Along with Ekstrom and Stotz, the other students with work included in the exhibition were Zoey Latour ’25, Zoe Onyango ’25, Hannah Soria ’25, Grace Yang ’25, and Samah Zein ’25. Lilleston knew they were all working at a high standard. But sometimes, she said, students may wonder if their professor’s enthusiasm is just one person’s opinion. Now, the students know they “can play the game nationally,” she said.
“In rural Maine,” Lilleston added, “we can sometimes feel so removed from the rest of the art world. But the truth is that we’re not. There’s so much great art being made here. For the students, having that validation was really exciting.”
The jury particularly loved Stotz’s bird collagraphs, which she titled Sandpiper and Cormorant. She used a paintbrush to apply glue onto a printing plate, a method Stotz developed in her junior year. This allowed her to render the feathers of a cormorant and a sandpiper in extraordinary detail.
It’s a level of technical prowess that marks the culmination of four years of close study under her professor. “Professor Lilleston opened my eyes to a lot of different mediums, from lino and wood cutting to copper etching,” Stotz said. And Lilleston also helped introduce her to “the thriving community that printmakers enjoy, both here in the U.S. and internationally.”
Liberal arts serve artists well
Lilleston believes that Colby being a liberal arts college and not an art school may have been key to the students’ successes. Colby students are particularly good at making links between different areas of study, she said. In Ekstrom’s case, that means melding biological and geometrical forms into a complexly layered image. For Stotz, it means allowing her knowledge of local ecology to shape her artistic practice. “It’s just second nature for Colby students to be connecting disciplines,” said Lilleston.
In September the seven students traveled to Boston to attend the exhibition, which was hosted by the Massachusetts College of Art and Design. “It was really surreal to see my work on the wall,” said Soria, whose wistful, untitled multi-block woodcut print of pine trees in front of a distant mountain was displayed in the show. “And it’s given me the confidence to apply to other exhibitions in the future.”
For Latour, whose woodcut portraits Mus and Fledge #2 were on display, making a print is a powerful way to reflect on memory. By cutting into wood to make the plate, “you are breaking through layers in the wood that have grown over time,” she said. Printmaking, for Latour, confronts her with a record of the past, which makes the medium a particularly poignant way “to explore ideas of memory, and my childhood.”

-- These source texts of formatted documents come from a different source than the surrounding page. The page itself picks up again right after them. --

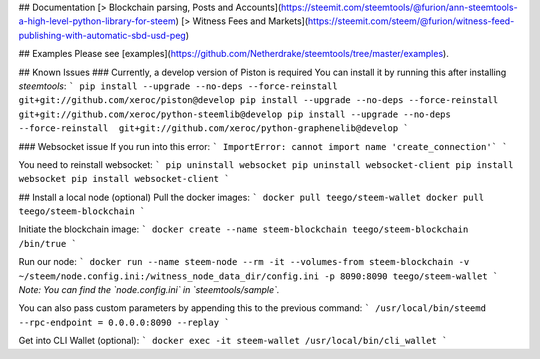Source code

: ## Documentation
[> Blockchain parsing, Posts and Accounts](https://steemit.com/steemtools/@furion/ann-steemtools-a-high-level-python-library-for-steem)  
[> Witness Fees and Markets](https://steemit.com/steem/@furion/witness-feed-publishing-with-automatic-sbd-usd-peg)

## Examples
Please see [examples](https://github.com/Netherdrake/steemtools/tree/master/examples).

## Known Issues
### Currently, a develop version of Piston is required
You can install it by running this after installing `steemtools`:
```
pip install --upgrade --no-deps --force-reinstall  git+git://github.com/xeroc/piston@develop
pip install --upgrade --no-deps --force-reinstall  git+git://github.com/xeroc/python-steemlib@develop
pip install --upgrade --no-deps --force-reinstall  git+git://github.com/xeroc/python-graphenelib@develop
```

### Websocket issue
If you run into this error:
```
ImportError: cannot import name 'create_connection'`
```

You need to reinstall websocket:
```
pip uninstall websocket
pip uninstall websocket-client
pip install websocket
pip install websocket-client
```

## Install a local node (optional)
Pull the docker images:
```
docker pull teego/steem-wallet
docker pull teego/steem-blockchain
```

Initiate the blockchain image:
```
docker create --name steem-blockchain teego/steem-blockchain /bin/true
```

Run our node:
```
docker run --name steem-node --rm -it --volumes-from steem-blockchain -v ~/steem/node.config.ini:/witness_node_data_dir/config.ini -p 8090:8090 teego/steem-wallet
```
*Note: You can find the `node.config.ini` in `steemtools/sample`.*

You can also pass custom parameters by appending this to the previous command:
```
/usr/local/bin/steemd --rpc-endpoint = 0.0.0.0:8090 --replay
```


Get into CLI Wallet (optional):
```
docker exec -it steem-wallet /usr/local/bin/cli_wallet
```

The connection between printmaking and memory is present in Zein’s work, too. To make her cassette tape cover, called Memories of Oman, age 6, Number 1, she used an old family photograph, taken around the time her family first came to America. In Photoshop, she separated the photo into several layers. Then she laser cut each layer to make individual plates. The resulting print is a record of the different layers being brought together again. And the work dwells on the experience of migration, too.
“When people flee their country urgently,” said Zein, “they can only take with them what is most important. People tend to leave objects like cassette tapes behind. But tapes were an important part of my childhood. I suppose I was drawn to the idea of immortalizing those memories.”
Meanwhile, Onyango’s woodcut, Woman with Comb and Dancers, is all about rhythm. The crisscross pattern of a woman’s braided hair is effectively set off against a repetitive comb motif. The print bursts with movement and energy. “Something that’s drawn me to printmaking is the replication and repetition,” she said. “I love that you can always rework a piece, that you can always go back to it.”
Lilleston, for her part, is gratified that liberal arts students are producing artworks of a caliber that allows them to go up against students at competitive art schools and take home prizes.
“By participating in the show, I watched the students swell with pride,” she said. “After the opening, they seemed inches taller. Like they were glowing with confidence.”